Aynı acı suyunu içmiştik hayatın. Aynı görevlerine kol kanat germiş. Yanlış kurulmuş bir oyunun yanlış kurgusuna daha fazla tahammül edememiş. Formül acıydı iki yanlış bir yalnızlık doğurur! bir boşluk vardı içimdeki bilmecede beni hayli yoran; acaba o anki yalnızlığıma doğru soru muydun?

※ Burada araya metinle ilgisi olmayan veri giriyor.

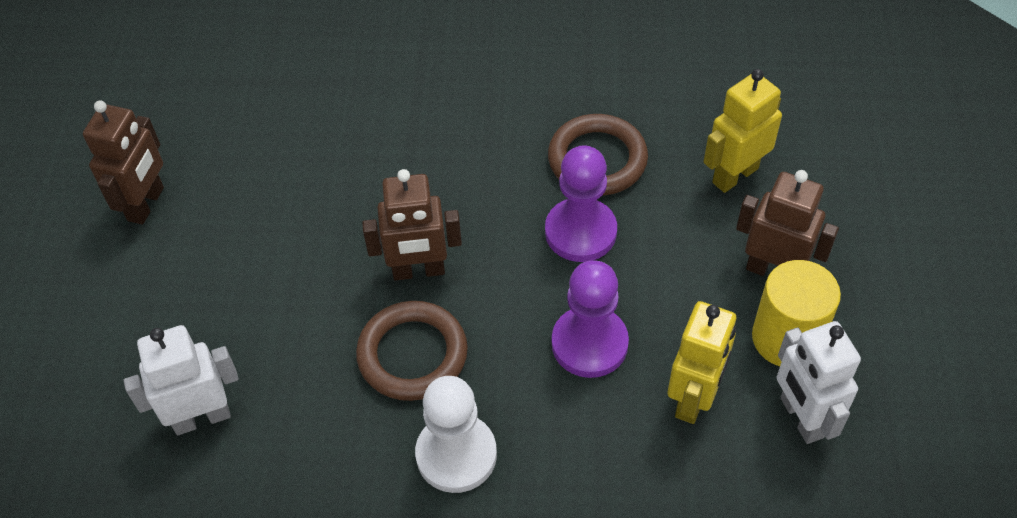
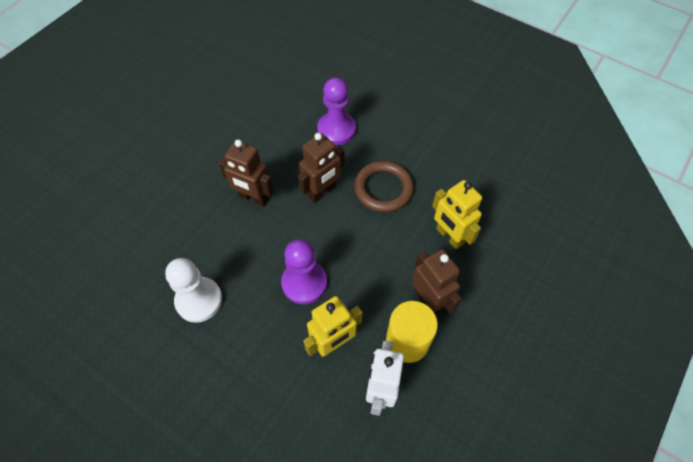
camera: 30 degrees right, 5 degrees up
brown robot [83,100,164,224] -> brown robot moved to [298,133,345,203]
white robot [124,325,238,435] -> none
brown ring [356,301,468,401] -> none
purple pawn [545,145,617,262] -> purple pawn moved to [317,78,356,145]
yellow robot [703,69,782,193] -> yellow robot turned 120 degrees counterclockwise [432,180,482,249]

Yazıyordum. Adına karalama dediğim
sesinin değmediği ama adına ithaf edilen şiirlerden . Ve sen de bunları biliyordun. Ve hayli hercâiydim sana göre! Yeterince güvenmiyordun. Çevremde ne kadar çiçek açsa hangi ağaç yeşillense sebebi bendim. Oysa güneşini kaybetmiş bir gündöndü gibi dökülmekteydim. Oysa aklımın kalan yanı, ’tâze soba izi taşıyan bir çocuk eli’ gibi sıradan bir ısı değil anne arıyordu kendine.Tutacak, sarılacak sahiplenecek, koruyacak. Hiç yakmayacak, sımsıcak...

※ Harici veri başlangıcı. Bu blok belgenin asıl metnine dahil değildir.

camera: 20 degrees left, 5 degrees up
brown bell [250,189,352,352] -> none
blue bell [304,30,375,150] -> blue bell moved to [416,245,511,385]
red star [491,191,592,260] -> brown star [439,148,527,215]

Yumuşacık bir battaniye ihtiyacını daha kalın diye bir halı giderir miydi? Üzerinde denediği herşeyi alır mıydı insan! Vitrinde duran bir manken kime diyebilirdi " hadi gidin defolun oradan"!
Zaman bildiği güzergâhta ilerlerken, terkisi çift eyerli bir atın üzerinde bekliyordum hisseli rüyâlarıma müstakil bir karargâhta öyle. Üzerime hızla gelen bir trendin, değdiği yeri yakan bir türkü, kendinden başka tüm hülya’ları tüm öykü’leri ezgi’leri ezip geçen yok eden!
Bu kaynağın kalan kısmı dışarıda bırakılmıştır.